South African comedian and ventriloquist

Conrad Koch is a South African comedian and ventriloquist best known for his character Chester Missing, a fictional political commentator who confronts racism and white privilege in post-apartheid South Africa.

Koch and Missing gained fame through their performances on the television programme Late Nite News with Loyiso Gola between 2010 and 2015, where Missing satirised the Jacob Zuma administration as well as opposition politicians and became best known for interviewing politicians in a humorous style. Missing then became prominent as a way for Koch to examine the effects of apartheid and racism in South Africa as well as to address white privilege and systemic racism that he and others benefit from. Originally, Missing was designed to appear like a black person, but controversies over Koch, a white person, using a black character and accent led to the puppet being changed to have white "skin" and blue eyes.

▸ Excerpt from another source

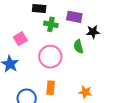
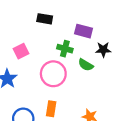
green cross: (51, 24) -> (65, 49), moved
green semicircle: (78, 47) -> (86, 65), turned -48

In 2014, Koch criticised singer Steve Hofmeyr using Missing for having made various racist statements, in particular by claiming black South Africans were the "architects of Apartheid", and called for companies to boycott his performances. In response, Hofmeyer sued Koch and asked for a protective order, which was denied.

After being disrupted by the effects of the COVID-19 pandemic in South Africa, Koch returned to touring with the show Ramapuppet (a blend of Ramaphosa and puppet) in 2022, where Missing was joined by other puppet characters. This show focused less on political satire and more on the daily lives and experiences of South Africans during the pandemic.

Koch reportedly holds a master's degree in social anthropology from the University of Cape Town.